Randolph Hampton was born in New York State just before cars evolved fins. He grew up in Scarsdale NY, attended Ohio Wesleyan University, and by a circuitous route that included research at University of Michigan, running the office at Zingerman’s Delicatessen, and doing field work in music and comedy, finally earned a Ph. D. in Biochemistry in the laboratory of Christian Raetz, at University of Wisconsin-Madison and at Merck & Co. in Rahway NJ. He then headed west to do a postdoctoral fellowship with Jasper Rine at U. C. Berkeley, in one of the few laboratories in the world dedicated to both Yeast and Dog genetics, where the work on regulated degradation of HMG-CoA reductase (in yeast, not dog) was started. He next took a position in the Division of Biological Sciences at U. C. San Diego, back when it was the Department of Biology, where he so far remains. His scientific interests include cellular management of misfolded proteins, sterol regulation and the cholesterol pathway, metabolism, and ubiquitin in health and disease. His interests outside the laboratory include running, the banjo, avoidance of opera, and the complex synergies that govern the lives of us all.
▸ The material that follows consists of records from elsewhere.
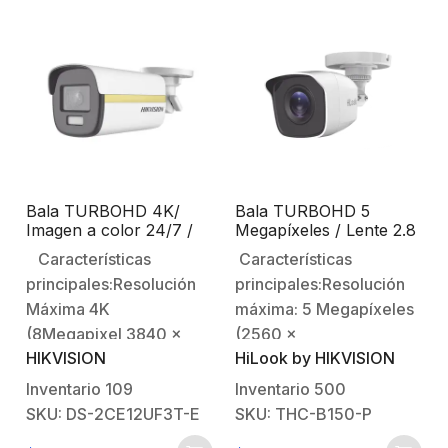
por Coaxitron20 Metros
mantener la imagen
de luz blanca (Ayuda a
siempre a color)WDR de
iluminar el sitio para
130dBCaracterísticas
mantener la imagen
Físicas y
siempre a color)Soporta
Eléctricas:Temperatura
4 Tecnologias…
de Operación:…
Bala TURBOHD 4K/
Bala TURBOHD 5
Imagen a color 24/7 /
Megapíxeles / Lente 2.8
Lente 2.8 mm / METAL /
mm (Gran Angular) /
Características
Características
Luz Blanca 40 mts /
Exterior IP66 / IR EXIR
principales:Resolución
principales:Resolución
Exterior IP67 / WDR 130
20 mts / TVI-AHD-CVI-
dB
CVBS / Policarbonato
Máxima 4K
máxima: 5 Megapíxeles
(8Megapixel 3840 x
(2560 x
HIKVISION
HiLook by HIKVISION
2160) Iluminación
1944)Iluminación
minima: 0.0005 Lux @
mínima: 0.01 Lux @
Inventario
109
Inventario
500
(F1.0, AGC ON)Lente
(F1.2, AGC ON), 0 Lux
SKU: DS-2CE12UF3T-E
SKU: THC-B150-P
fijo: 2.8 mm (Angulo de
con IR.Lente fijo: 2.8 mm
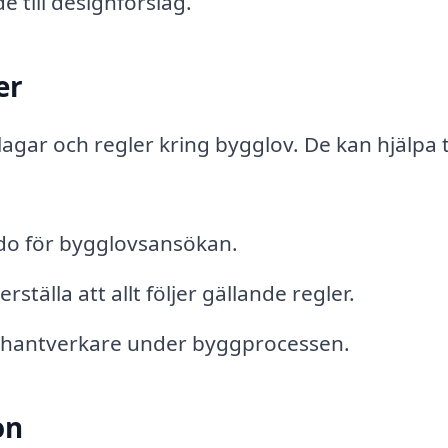
 till designförslag.
er
lagar och regler kring bygglov. De kan hjälpa ti
edo för bygglovsansökan.
tälla att allt följer gällande regler.
hantverkare under byggprocessen.
on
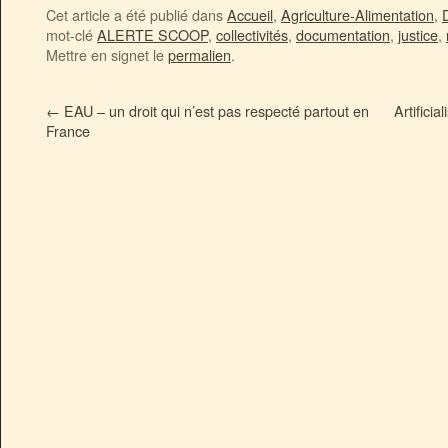
Cet article a été publié dans
Accueil
,
Agriculture-Alimentation
,
mot-clé
ALERTE SCOOP
,
collectivités
,
documentation
,
justice
,
Mettre en signet le
permalien
.
←
EAU – un droit qui n’est pas respecté partout en
Artifici
France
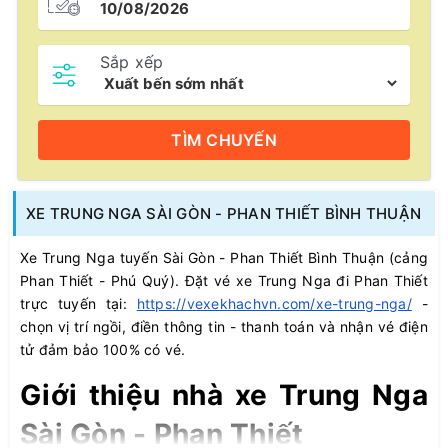
Sắp xếp
TÌM
CHUYẾN
XE TRUNG NGA SÀI GÒN - PHAN THIẾT BÌNH THUẬN
Xe Trung Nga tuyến Sài Gòn - Phan Thiết Bình Thuận (cảng
Phan Thiết - Phú Quý). Đặt vé xe Trung Nga đi Phan Thiết
trực tuyến tại:
https://vexekhachvn.com/xe-trung-nga/
-
chọn vị trí ngồi, điền thông tin - thanh toán và nhận vé điện
tử đảm bảo 100% có vé.
Giới thiệu nhà xe Trung Nga
Sài Gòn - Phan Thiết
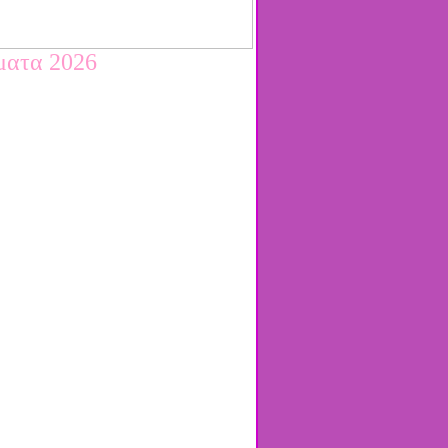
σματα 2026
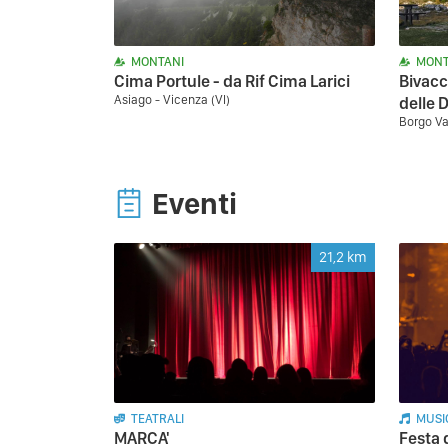
MONTANI
MONT
Cima Portule - da Rif Cima Larici
Bivacc
Asiago - Vicenza (VI)
delle D
Borgo Va
Eventi
21,2
km
TEATRALI
MUSI
MARCA'
Festa 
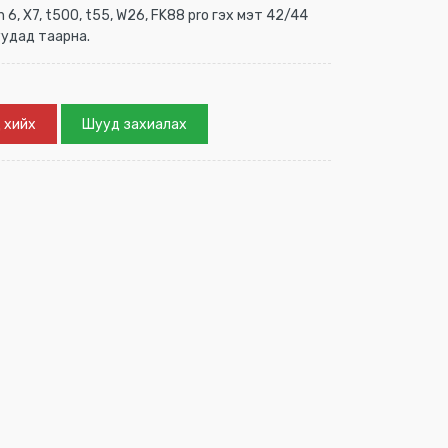
 6, X7, t500, t55, W26, FK88 pro гэх мэт 42/44
удад таарна.
 хийх
Шууд захиалах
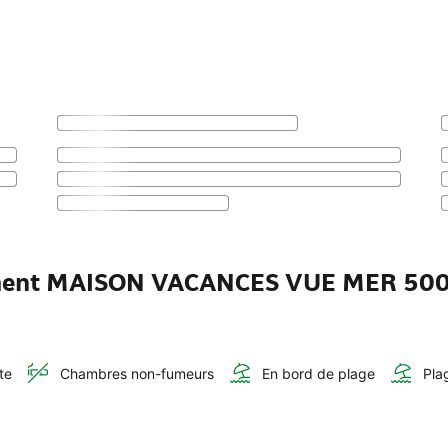
sement MAISON VACANCES VUE MER 50
te
Chambres non-fumeurs
En bord de plage
Pla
Renee M. Garza grew up in Whittier, California, and received her B.A. in biology from California State University, Fullerton. There, she was exposed to the excitement of basic research in the laboratory of Dr. Rodrigo Lois. Renee joined Dr. Randolph Hampton’s research group in 2001 at University of California, San Diego, and studied the regulated degradation of yeast Hmg2p. She received her Ph.D. in 2008, and will begin a postdoctoral position exploring post-translational modifications and their effects on chromatin dynamics.